Texte fourni.
Voici la suite de la chronique hebdo des coulisses du Bulli Tour Europa. Les reportages journalistiques du Bulli Tour Europa sont à découvrir ici.
Rap & traditions
Une des municipalités rattachées à Skopje s’appelle Shuto Orizari, mais tout le monde l’appelle « Shutka ». Le Bulli y arrive en suivant le bus 20, depuis le centre-ville de la capitale. Plus de 20 000 personnes vivent ici. La particularité de cette bourgade : elle est constituée de plus de 80% de Roms, ce qui en fait la plus grande « ville » rom d’Europe. C’est d’ailleurs la seule ville au monde à avoir officiellement adopté la langue romani. On y rencontre les musiciens du groupe Shutka Roma Rap qui militent pour montrer « de quoi les Roms sont capables. »

Données brutes.

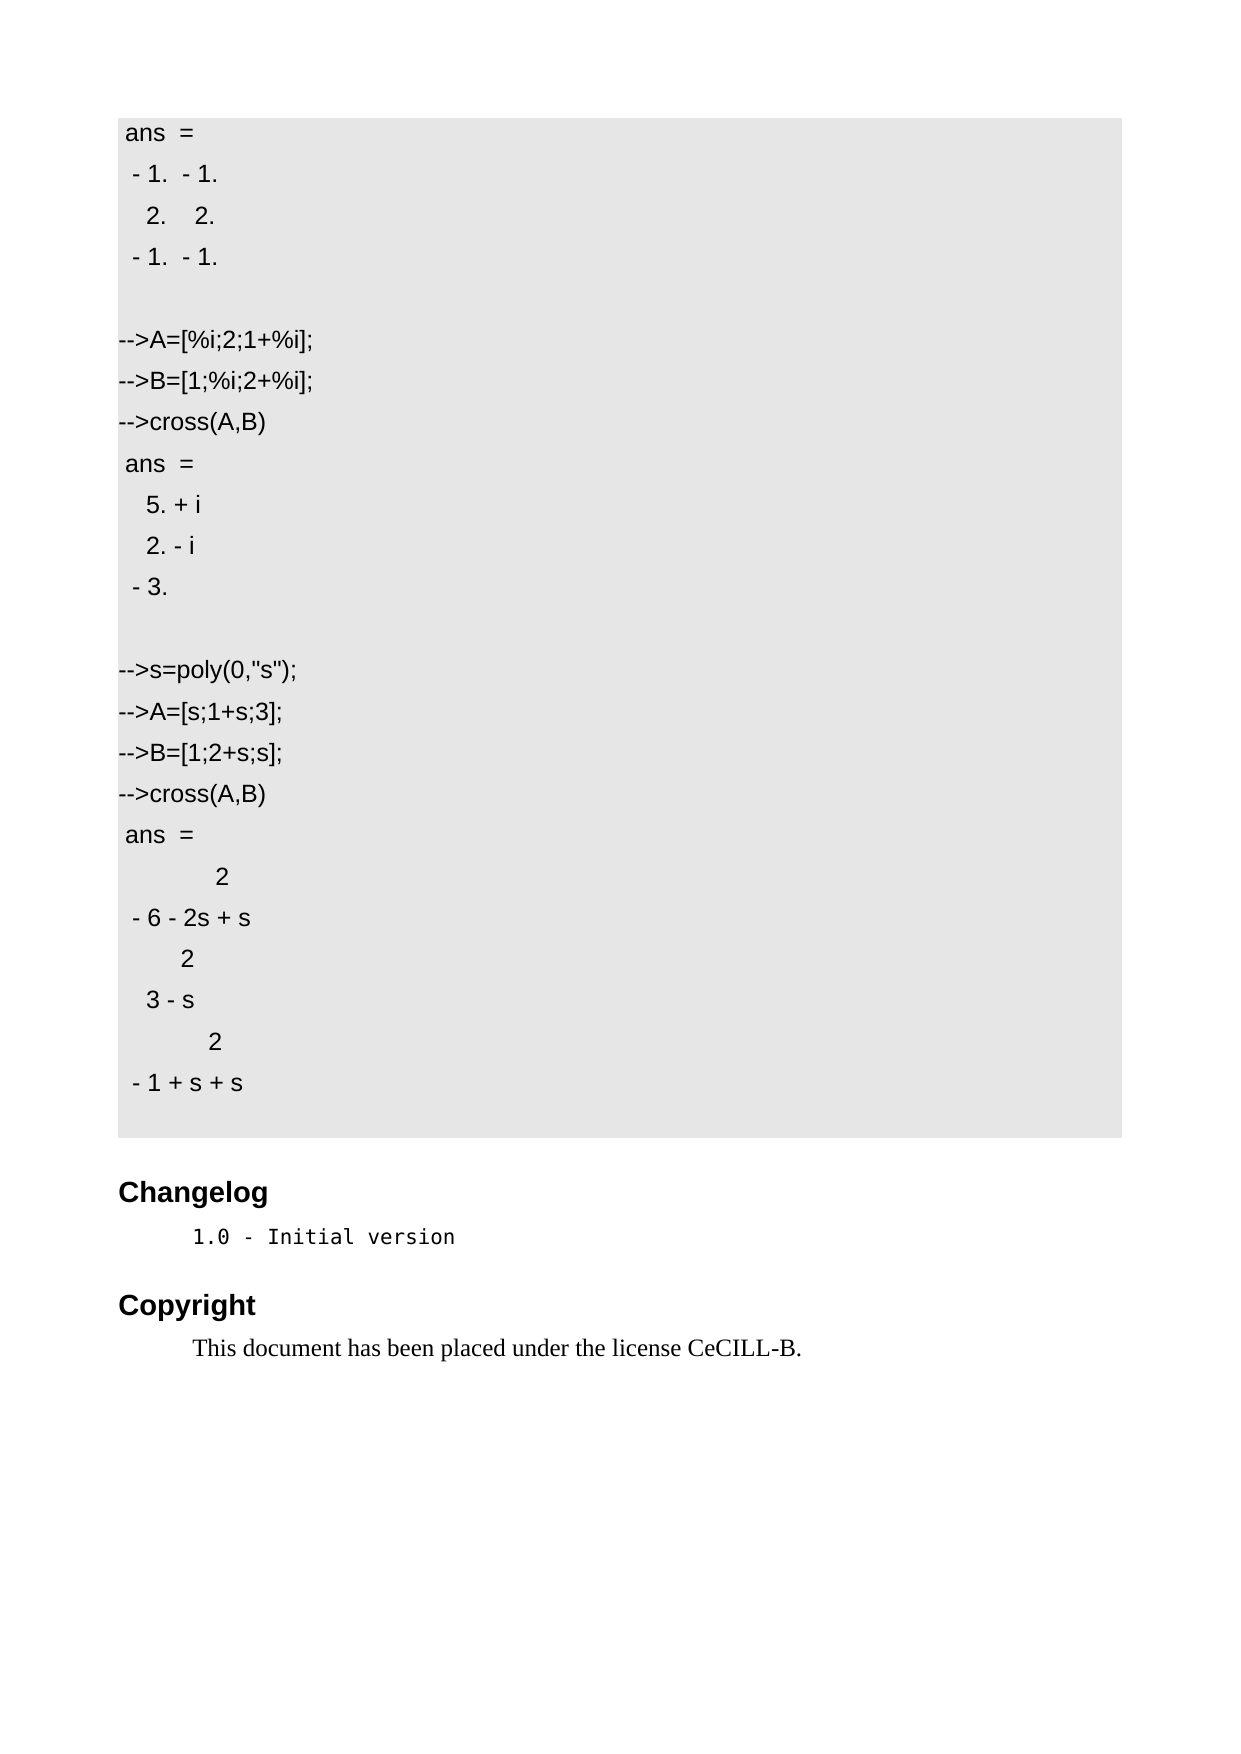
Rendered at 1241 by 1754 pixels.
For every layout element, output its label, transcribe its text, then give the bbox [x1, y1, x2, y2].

text This document has been placed under the license CeCILL-B. [118, 1333, 1122, 1362]
text 2. 2. [118, 201, 1122, 229]
text -->A=[s;1+s;3]; [118, 696, 1122, 725]
text -->B=[1;2+s;s]; [118, 738, 1122, 766]
text -->cross(A,B) [118, 407, 1122, 436]
text 2 [118, 861, 1122, 890]
text -->A=[%i;2;1+%i]; [118, 325, 1122, 353]
text 2 [118, 1026, 1122, 1055]
subtitle Changelog [118, 1175, 1122, 1209]
text 2 [118, 944, 1122, 973]
text -->B=[1;%i;2+%i]; [118, 366, 1122, 395]
text 1.0 - Initial version [118, 1221, 1122, 1250]
text 5. + i [118, 490, 1122, 518]
text - 6 - 2s + s [118, 903, 1122, 931]
text ans = [118, 118, 1122, 147]
text - 1. - 1. [118, 159, 1122, 188]
text -->cross(A,B) [118, 779, 1122, 808]
text ans = [118, 448, 1122, 477]
subtitle Copyright [118, 1287, 1122, 1321]
text - 1 + s + s [118, 1068, 1122, 1096]
text -->s=poly(0,"s"); [118, 655, 1122, 684]
text 2. - i [118, 531, 1122, 560]
text 3 - s [118, 985, 1122, 1014]
text - 3. [118, 572, 1122, 601]
text ans = [118, 820, 1122, 849]
text - 1. - 1. [118, 242, 1122, 271]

Actions à mener.
a) Selon la chronique sur Shutka, quelle langue cette ville a-t-elle officiellement adoptée ?
b) Rédigez la suite de la chronique sur Shutka, en partant de sa dernière phrase.

Réponses.
a) La langue romani.

b)
Leur musique est un surprenant mélange d’influences : rap, reggae, rock et musiques traditionnelles tsiganes, jouées notamment lors de mariages. Dade, le doyen du groupe, est bassiste. « Le groupe nous permet d’aller ailleurs porter notre culture. » À ses côtés, Mendo au saxophone, Ajnur à la trompette, Meko aux percussions et Ice au violon, mais aussi une dizaine de rappeurs qui rêvent tous des États-Unis. Mixant les influences et les répertoires, leurs chansons racontent la vie à Shutka, parlent des filles de la ville, « tellement belles qu’elles t’envoient direct à l’hôpital », et des belles fringues de leurs potes.
Mais certains titres sont plus engagés. C’est le cas de « Shutka c’est chez moi » qui parle des discriminations et du racisme à l’encontre de la communauté. « Avec nos textes et notre musique, je pense que Shutka Roma Rap parvient à représenter les Roms au niveau européen. C’est la preuve qu’on nous accepte en tant que Roms en nous ouvrant la scène. »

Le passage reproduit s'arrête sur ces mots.